Regardless of vascular access route, the imaging cardiologist is essential in guiding valve interventions. Moreover, the cardiac anaesthetist has a vitally important role in the management of potentially rapidly changing haemodynamics in patients who are usually elderly with multiple comorbidities. The concept of “team work” (as opposed to “solo operator”) is therefore key.
Conscious sedation or general anaesthesia?

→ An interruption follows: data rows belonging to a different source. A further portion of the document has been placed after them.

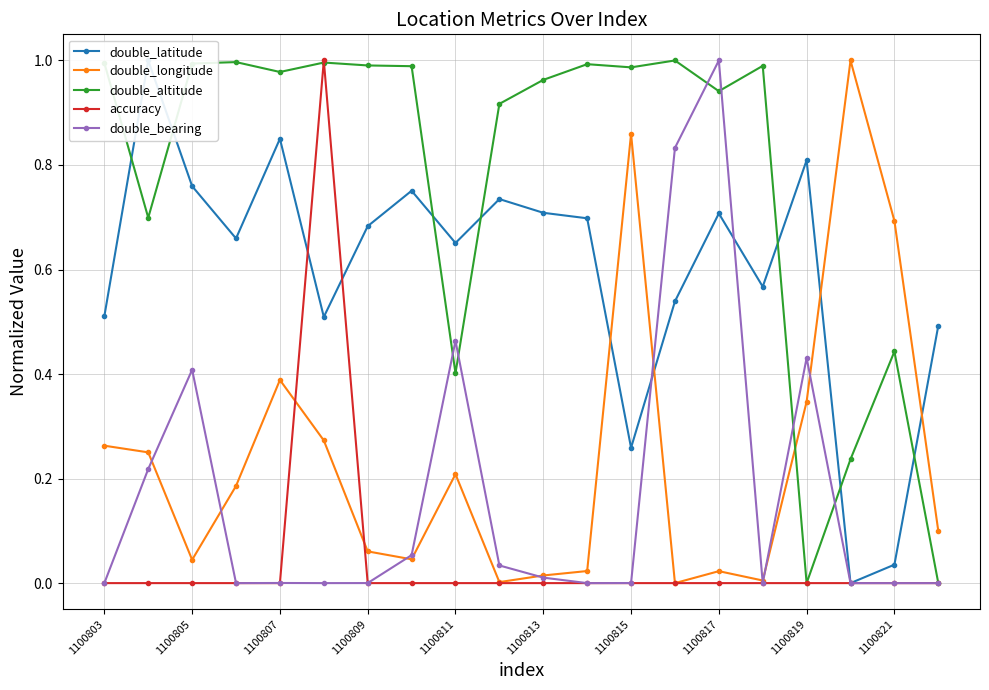

Which series has the largest total across all categories?

double_altitude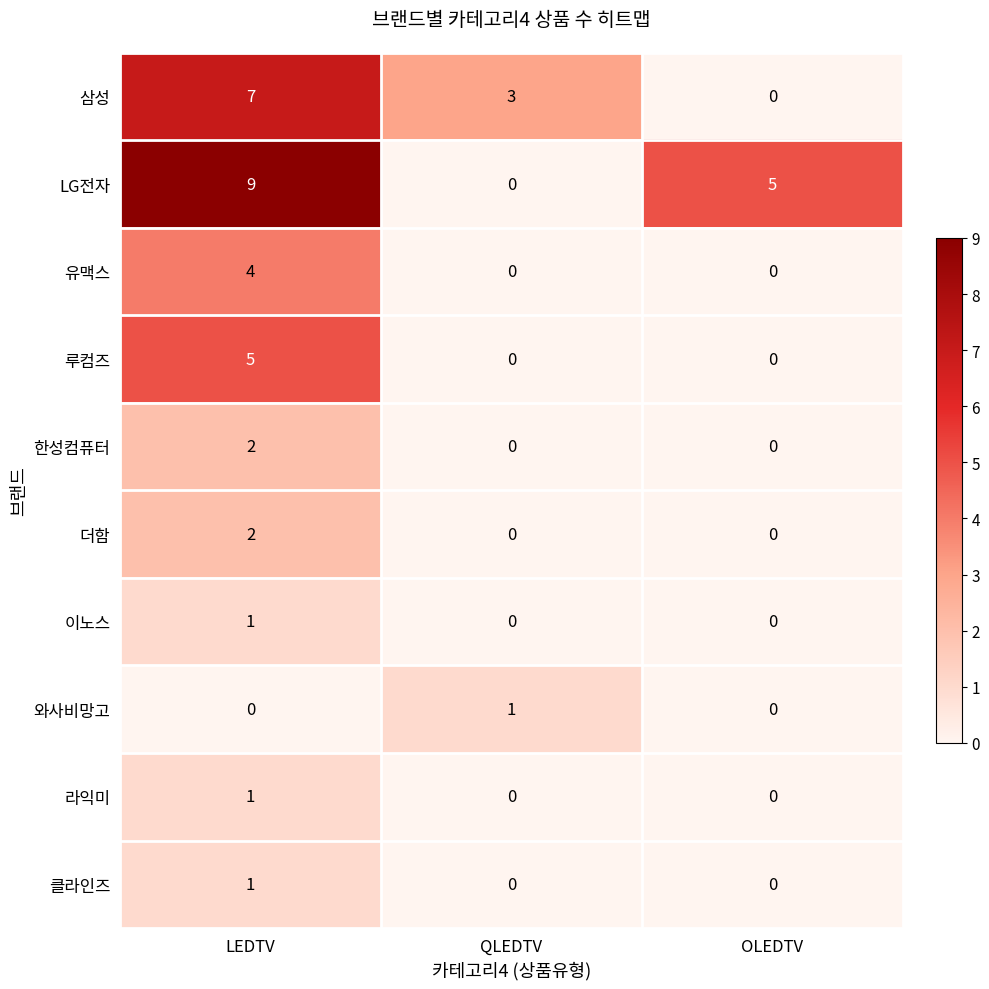

What is the spread (max minus min) of values at OLEDTV?

5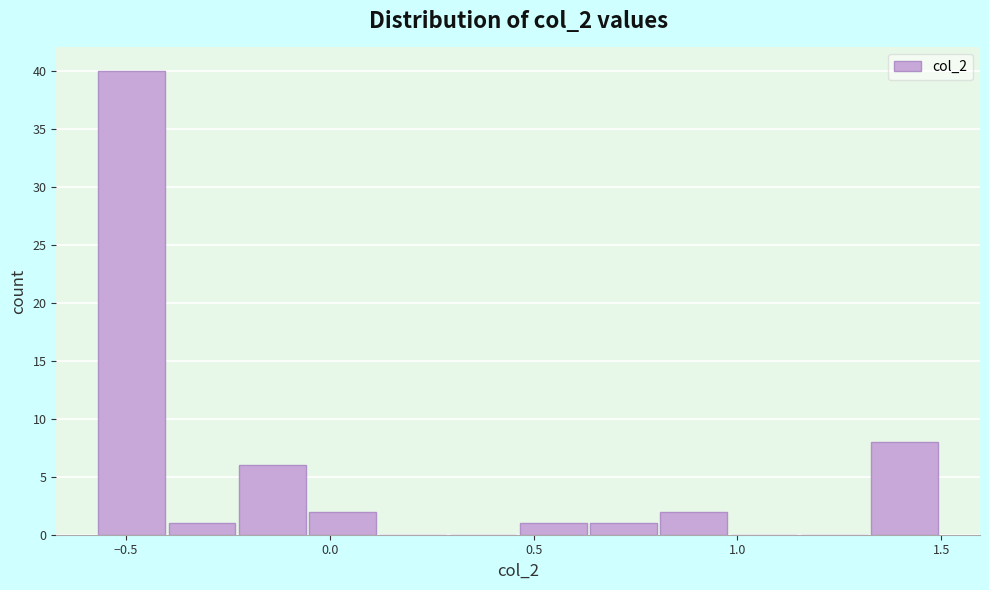

Read against the x-axis, roughly where is the centre of the tallest bar?

-0.50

The first TAVI procedures were performed under conscious sedation (CS) but were followed by a move towards use of GA due to the belief that periprocedural transoesophageal (TEE) monitoring was essential. With greater operator experience and improvements in the design of current TAVI devices, we believe (and it is our current practice) that most TAVI procedures can be performed safely with CS alone, provided that anaesthetic support is readily available to convert to GA if required. The presence of an expert echocardiographer who is able to perform immediate transthoracic echocardiography (or TEE if required) is vital in the early recognition of complications. Rapid pathways to deal with emergencies should also be established (e.g., cardiac surgery suite/hybrid room, extracorporeal circulation, vascular surgery).
Post-procedural care
Post-procedural care (e.g., initiation and titration of medical therapy) and rehabilitation are critically important in optimising functional status and clinical outcomes8. Whilst the input of several different medical specialties may be important here (especially in the presence of multiple comorbidities), we believe that the cardiologist again has the leading and central role to play by virtue of familiarity with all aspects of general cardiology (e.g., heart failure and arrhythmia management), something which is commonly required in the management of these complex patients.
Conclusion
In conclusion, we are of the opinion that the cardiologist is best placed to take a lead in the overall management of the majority of patients undergoing transcatheter valve interventions, albeit in the context of an overall “Heart Team” approach. We strongly believe that the expertise of all relevant specialties (not just cardiologists or cardiac surgeons) is invaluable in facilitating optimal patient selection, procedural planning, complication management, post-procedural care and optimised patient outcomes.
Conflict of interest statement
A. Colombo is a minor shareholder in Direct Flow Medical. N. Ruparelia has no conflicts of interest to declare.